Work instructions:
Wherever a picture appears, leave it out; set down everything else in the records exactly.

Supplied information:
☆ ☆ ☆ ☆ ☆ ☆ ☆
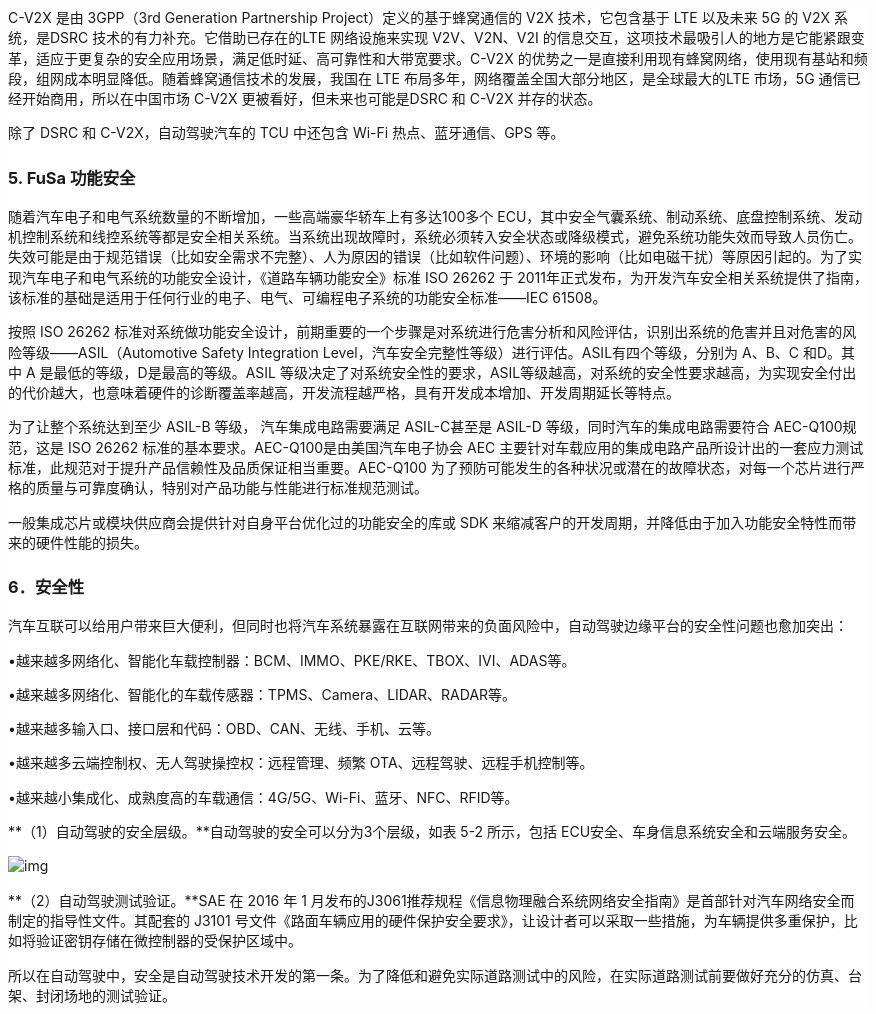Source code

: C-V2X 是由 3GPP（3rd Generation Partnership Project）定义的基于蜂窝通信的 V2X 技术，它包含基于 LTE 以及未来 5G 的 V2X 系统，是DSRC 技术的有力补充。它借助已存在的LTE 网络设施来实现 V2V、V2N、V2I 的信息交互，这项技术最吸引人的地方是它能紧跟变革，适应于更复杂的安全应用场景，满足低时延、高可靠性和大带宽要求。C-V2X 的优势之一是直接利用现有蜂窝网络，使用现有基站和频段，组网成本明显降低。随着蜂窝通信技术的发展，我国在 LTE 布局多年，网络覆盖全国大部分地区，是全球最大的LTE 市场，5G 通信已经开始商用，所以在中国市场 C-V2X 更被看好，但未来也可能是DSRC 和 C-V2X 并存的状态。

除了 DSRC 和 C-V2X，自动驾驶汽车的 TCU 中还包含 Wi-Fi 热点、蓝牙通信、GPS 等。

### **5. FuSa 功能安全**

随着汽车电子和电气系统数量的不断增加，一些高端豪华轿车上有多达100多个 ECU，其中安全气囊系统、制动系统、底盘控制系统、发动机控制系统和线控系统等都是安全相关系统。当系统出现故障时，系统必须转入安全状态或降级模式，避免系统功能失效而导致人员伤亡。失效可能是由于规范错误（比如安全需求不完整）、人为原因的错误（比如软件问题）、环境的影响（比如电磁干扰）等原因引起的。为了实现汽车电子和电气系统的功能安全设计，《道路车辆功能安全》标准 ISO 26262 于 2011年正式发布，为开发汽车安全相关系统提供了指南，该标准的基础是适用于任何行业的电子、电气、可编程电子系统的功能安全标准——IEC 61508。

按照 ISO 26262 标准对系统做功能安全设计，前期重要的一个步骤是对系统进行危害分析和风险评估，识别出系统的危害并且对危害的风险等级——ASIL（Automotive Safety Integration Level，汽车安全完整性等级）进行评估。ASIL有四个等级，分别为 A、B、C 和D。其中 A 是最低的等级，D是最高的等级。ASIL 等级决定了对系统安全性的要求，ASIL等级越高，对系统的安全性要求越高，为实现安全付出的代价越大，也意味着硬件的诊断覆盖率越高，开发流程越严格，具有开发成本增加、开发周期延长等特点。

为了让整个系统达到至少 ASIL-B 等级， 汽车集成电路需要满足 ASIL-C甚至是 ASIL-D 等级，同时汽车的集成电路需要符合 AEC-Q100规范，这是 ISO 26262 标准的基本要求。AEC-Q100是由美国汽车电子协会 AEC 主要针对车载应用的集成电路产品所设计出的一套应力测试标准，此规范对于提升产品信赖性及品质保证相当重要。AEC-Q100 为了预防可能发生的各种状况或潜在的故障状态，对每一个芯片进行严格的质量与可靠度确认，特别对产品功能与性能进行标准规范测试。

一般集成芯片或模块供应商会提供针对自身平台优化过的功能安全的库或 SDK 来缩减客户的开发周期，并降低由于加入功能安全特性而带来的硬件性能的损失。

### **6．安全性**

汽车互联可以给用户带来巨大便利，但同时也将汽车系统暴露在互联网带来的负面风险中，自动驾驶边缘平台的安全性问题也愈加突出：

•越来越多网络化、智能化车载控制器：BCM、IMMO、PKE/RKE、TBOX、IVI、ADAS等。

•越来越多网络化、智能化的车载传感器：TPMS、Camera、LIDAR、RADAR等。

•越来越多输入口、接口层和代码：OBD、CAN、无线、手机、云等。

•越来越多云端控制权、无人驾驶操控权：远程管理、频繁 OTA、远程驾驶、远程手机控制等。

•越来越小集成化、成熟度高的车载通信：4G/5G、Wi-Fi、蓝牙、NFC、RFID等。

**（1）自动驾驶的安全层级。**自动驾驶的安全可以分为3个层级，如表 5-2 所示，包括 ECU安全、车身信息系统安全和云端服务安全。

![img](https:////upload-images.jianshu.io/upload_images/15383620-f04b7bfcf821a812?imageMogr2/auto-orient/strip|imageView2/2/w/640)

**（2）自动驾驶测试验证。**SAE 在 2016 年 1 月发布的J3061推荐规程《信息物理融合系统网络安全指南》是首部针对汽车网络安全而制定的指导性文件。其配套的 J3101 号文件《路面车辆应用的硬件保护安全要求》，让设计者可以采取一些措施，为车辆提供多重保护，比如将验证密钥存储在微控制器的受保护区域中。

所以在自动驾驶中，安全是自动驾驶技术开发的第一条。为了降低和避免实际道路测试中的风险，在实际道路测试前要做好充分的仿真、台架、封闭场地的测试验证。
☆ ☆ ☆ ☆ ☆ ☆ ☆
Response to this task:
Source code

: C-V2X 是由 3GPP（3rd Generation Partnership Project）定义的基于蜂窝通信的 V2X 技术，它包含基于 LTE 以及未来 5G 的 V2X 系统，是DSRC 技术的有力补充。它借助已存在的LTE 网络设施来实现 V2V、V2N、V2I 的信息交互，这项技术最吸引人的地方是它能紧跟变革，适应于更复杂的安全应用场景，满足低时延、高可靠性和大带宽要求。C-V2X 的优势之一是直接利用现有蜂窝网络，使用现有基站和频段，组网成本明显降低。随着蜂窝通信技术的发展，我国在 LTE 布局多年，网络覆盖全国大部分地区，是全球最大的LTE 市场，5G 通信已经开始商用，所以在中国市场 C-V2X 更被看好，但未来也可能是DSRC 和 C-V2X 并存的状态。

除了 DSRC 和 C-V2X，自动驾驶汽车的 TCU 中还包含 Wi-Fi 热点、蓝牙通信、GPS 等。

### **5. FuSa 功能安全**

随着汽车电子和电气系统数量的不断增加，一些高端豪华轿车上有多达100多个 ECU，其中安全气囊系统、制动系统、底盘控制系统、发动机控制系统和线控系统等都是安全相关系统。当系统出现故障时，系统必须转入安全状态或降级模式，避免系统功能失效而导致人员伤亡。失效可能是由于规范错误（比如安全需求不完整）、人为原因的错误（比如软件问题）、环境的影响（比如电磁干扰）等原因引起的。为了实现汽车电子和电气系统的功能安全设计，《道路车辆功能安全》标准 ISO 26262 于 2011年正式发布，为开发汽车安全相关系统提供了指南，该标准的基础是适用于任何行业的电子、电气、可编程电子系统的功能安全标准——IEC 61508。

按照 ISO 26262 标准对系统做功能安全设计，前期重要的一个步骤是对系统进行危害分析和风险评估，识别出系统的危害并且对危害的风险等级——ASIL（Automotive Safety Integration Level，汽车安全完整性等级）进行评估。ASIL有四个等级，分别为 A、B、C 和D。其中 A 是最低的等级，D是最高的等级。ASIL 等级决定了对系统安全性的要求，ASIL等级越高，对系统的安全性要求越高，为实现安全付出的代价越大，也意味着硬件的诊断覆盖率越高，开发流程越严格，具有开发成本增加、开发周期延长等特点。

为了让整个系统达到至少 ASIL-B 等级， 汽车集成电路需要满足 ASIL-C甚至是 ASIL-D 等级，同时汽车的集成电路需要符合 AEC-Q100规范，这是 ISO 26262 标准的基本要求。AEC-Q100是由美国汽车电子协会 AEC 主要针对车载应用的集成电路产品所设计出的一套应力测试标准，此规范对于提升产品信赖性及品质保证相当重要。AEC-Q100 为了预防可能发生的各种状况或潜在的故障状态，对每一个芯片进行严格的质量与可靠度确认，特别对产品功能与性能进行标准规范测试。

一般集成芯片或模块供应商会提供针对自身平台优化过的功能安全的库或 SDK 来缩减客户的开发周期，并降低由于加入功能安全特性而带来的硬件性能的损失。

### **6．安全性**

汽车互联可以给用户带来巨大便利，但同时也将汽车系统暴露在互联网带来的负面风险中，自动驾驶边缘平台的安全性问题也愈加突出：

•越来越多网络化、智能化车载控制器：BCM、IMMO、PKE/RKE、TBOX、IVI、ADAS等。

•越来越多网络化、智能化的车载传感器：TPMS、Camera、LIDAR、RADAR等。

•越来越多输入口、接口层和代码：OBD、CAN、无线、手机、云等。

•越来越多云端控制权、无人驾驶操控权：远程管理、频繁 OTA、远程驾驶、远程手机控制等。

•越来越小集成化、成熟度高的车载通信：4G/5G、Wi-Fi、蓝牙、NFC、RFID等。

**（1）自动驾驶的安全层级。**自动驾驶的安全可以分为3个层级，如表 5-2 所示，包括 ECU安全、车身信息系统安全和云端服务安全。

![img](https:////upload-images.jianshu.io/upload_images/15383620-f04b7bfcf821a812?imageMogr2/auto-orient/strip|imageView2/2/w/640)

**（2）自动驾驶测试验证。**SAE 在 2016 年 1 月发布的J3061推荐规程《信息物理融合系统网络安全指南》是首部针对汽车网络安全而制定的指导性文件。其配套的 J3101 号文件《路面车辆应用的硬件保护安全要求》，让设计者可以采取一些措施，为车辆提供多重保护，比如将验证密钥存储在微控制器的受保护区域中。

所以在自动驾驶中，安全是自动驾驶技术开发的第一条。为了降低和避免实际道路测试中的风险，在实际道路测试前要做好充分的仿真、台架、封闭场地的测试验证。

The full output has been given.